= EXERCISE INSTRUCTIONS =
Name every person the portfolio management passage below identifies as a portfolio manager of the Portfolio.

= PASSAGE =
Investment Advisor/Portfolio Management
Dimensional Fund Advisors LP serves as the investment advisor for the US High Profitability ETF. The following individuals are responsible for leading the day-to-day management of the Portfolio:
 
   
Jed S. Fogdall, Global Head of Portfolio Management, Chairman of the Investment Committee, Vice President and Senior Portfolio Manager of the Advisor, has been a portfolio manager of the Portfolio since inception (2022).
 
   
John A. Hertzer, Vice President and Senior Portfolio Manager of the Advisor, has been a portfolio manager of the Portfolio since inception (2022).
 
   
Joseph F. Hohn, Vice President and Senior Portfolio Manager of the Advisor, has been a portfolio manager of the Portfolio since inception (2022).
 
   
Mary T. Phillips, Deputy Head of Portfolio Management, North America, member of the Investment Committee, Vice President and Senior Portfolio Manager of the Advisor, has been a portfolio manager of the Portfolio since inception (2022).

= PROVIDED DATA =
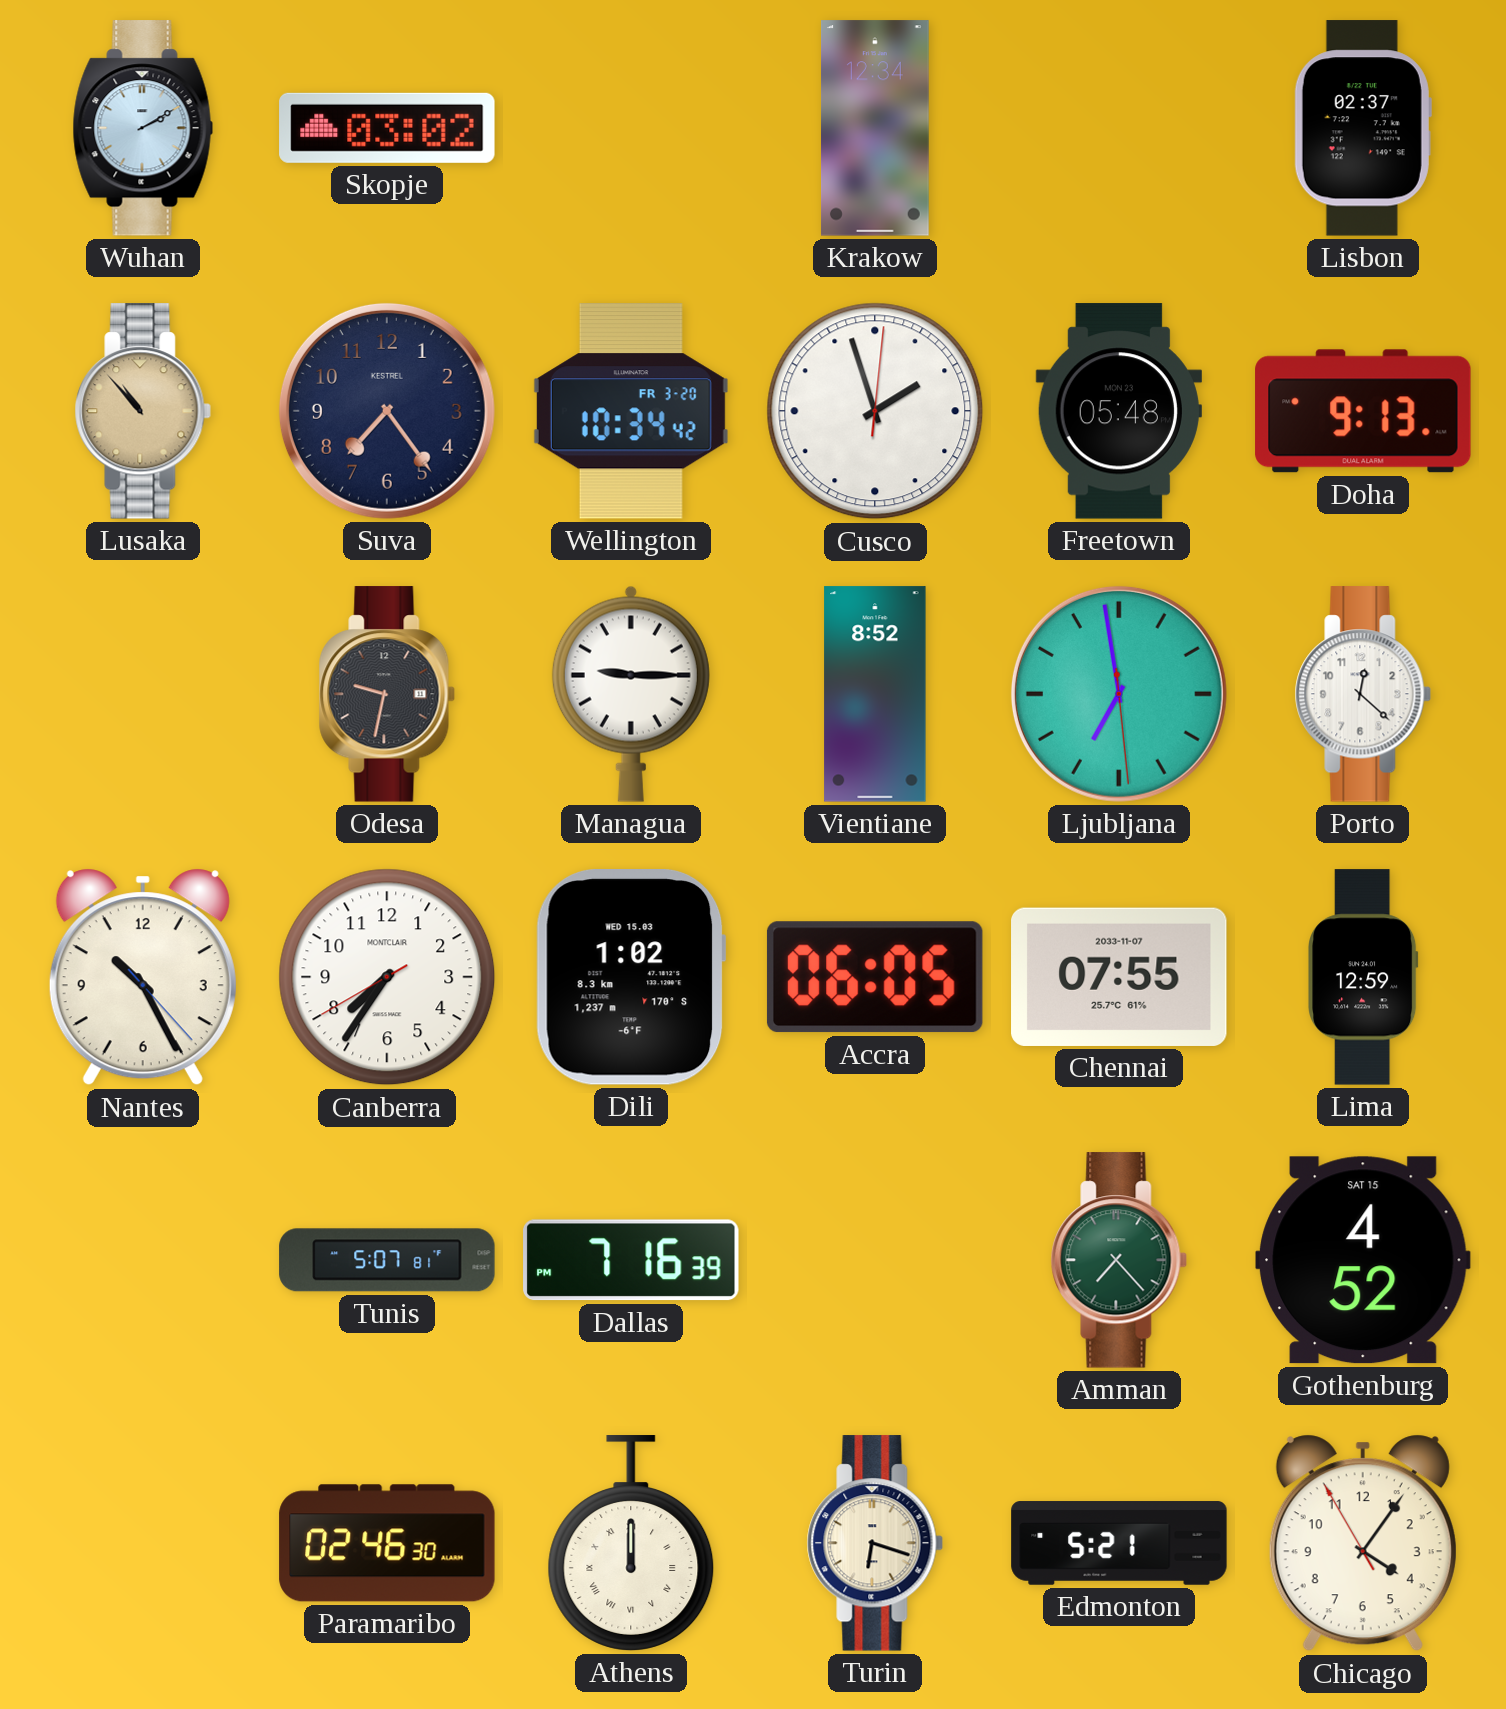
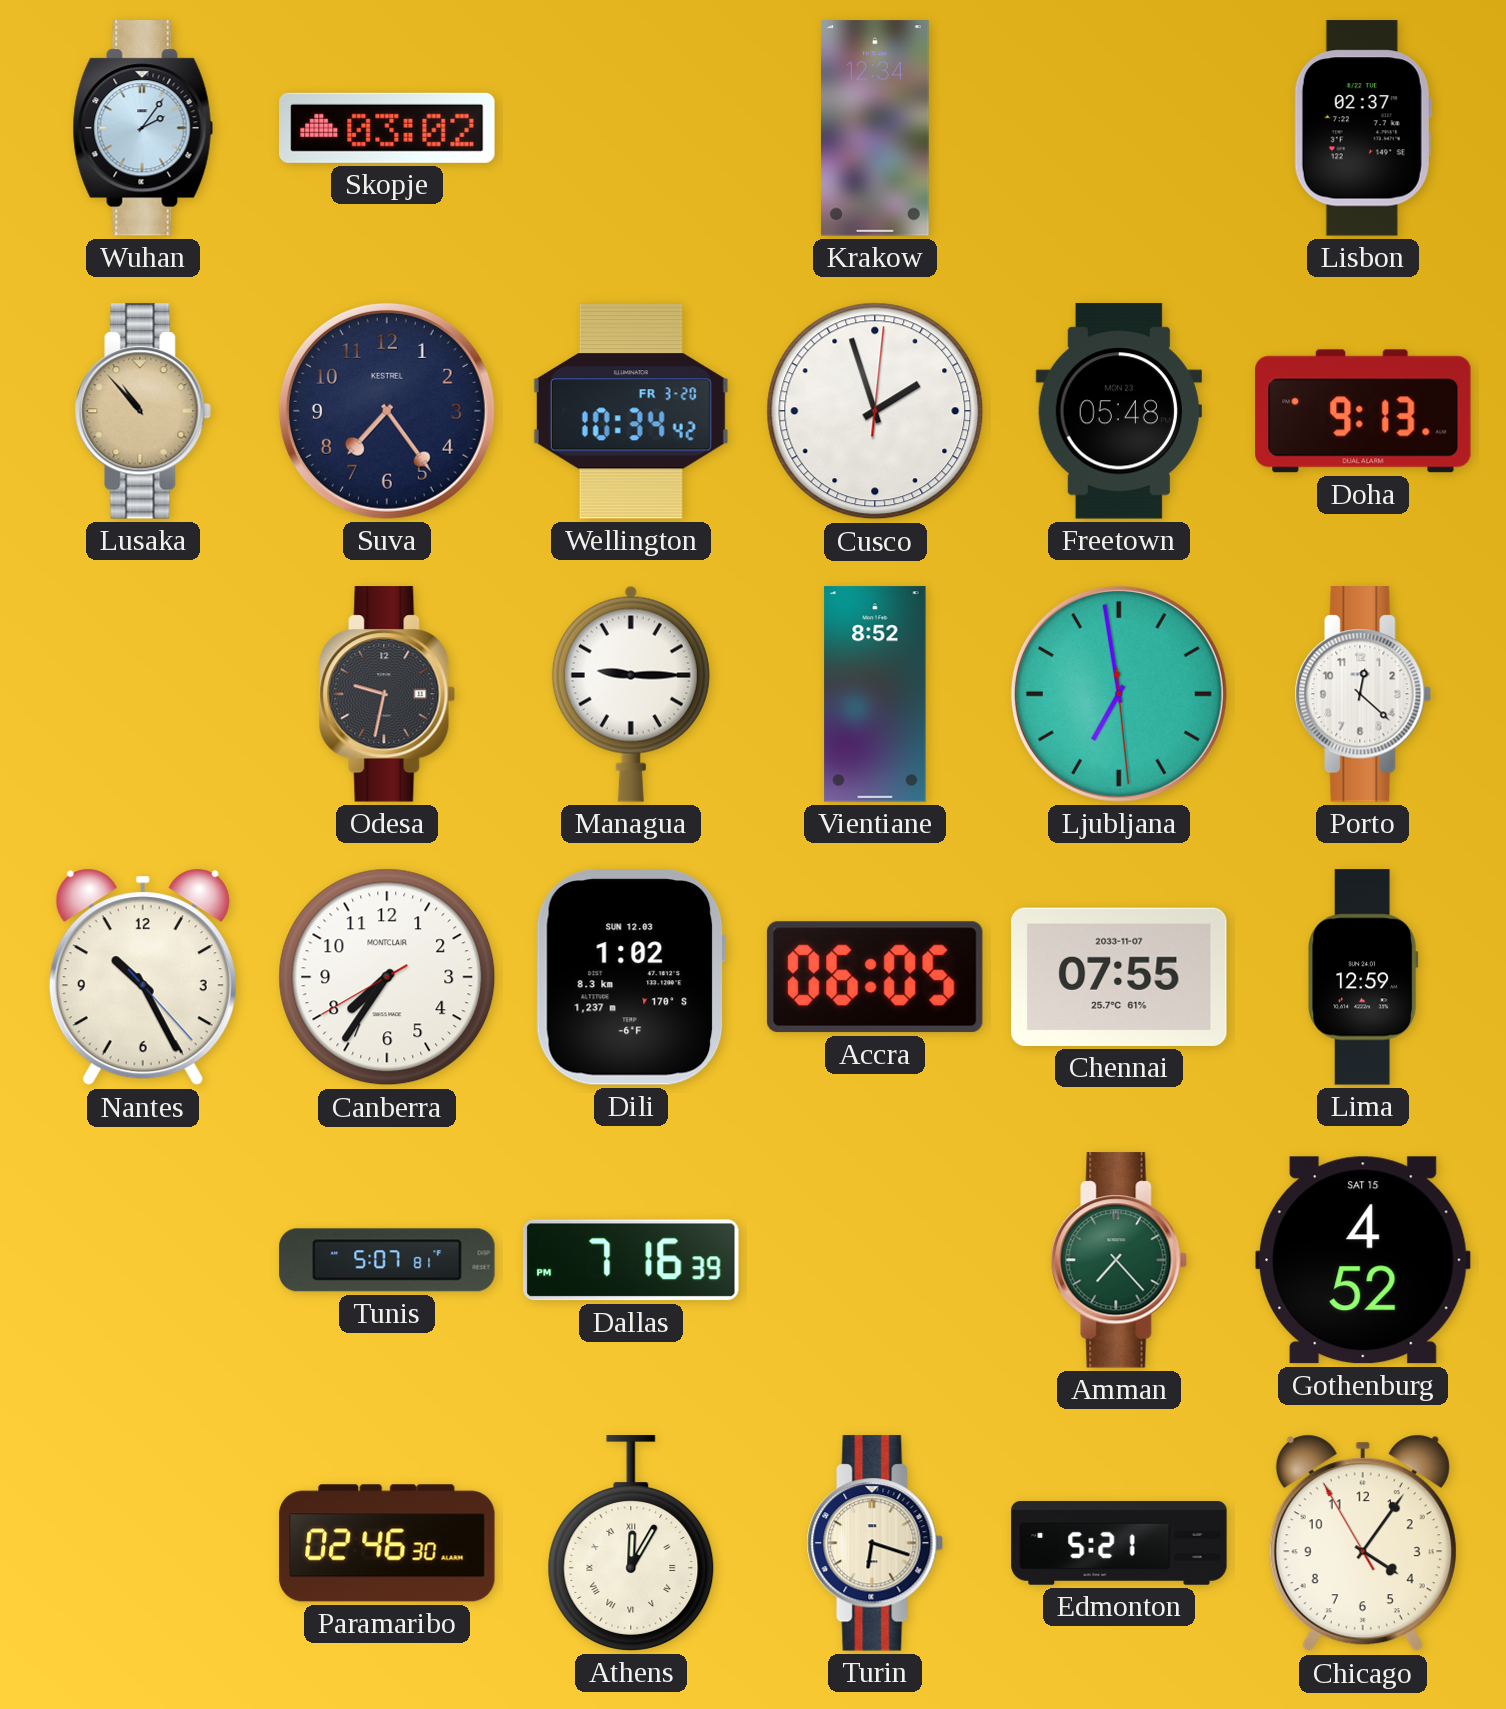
Wuhan: 2:10 -> 2:06
Dili date: WED 15.03 -> SUN 12.03
Athens: 12:00 -> 12:05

= WRITTEN ANSWER =
- Jed S. Fogdall
- John A. Hertzer
- Joseph F. Hohn
- Mary T. Phillips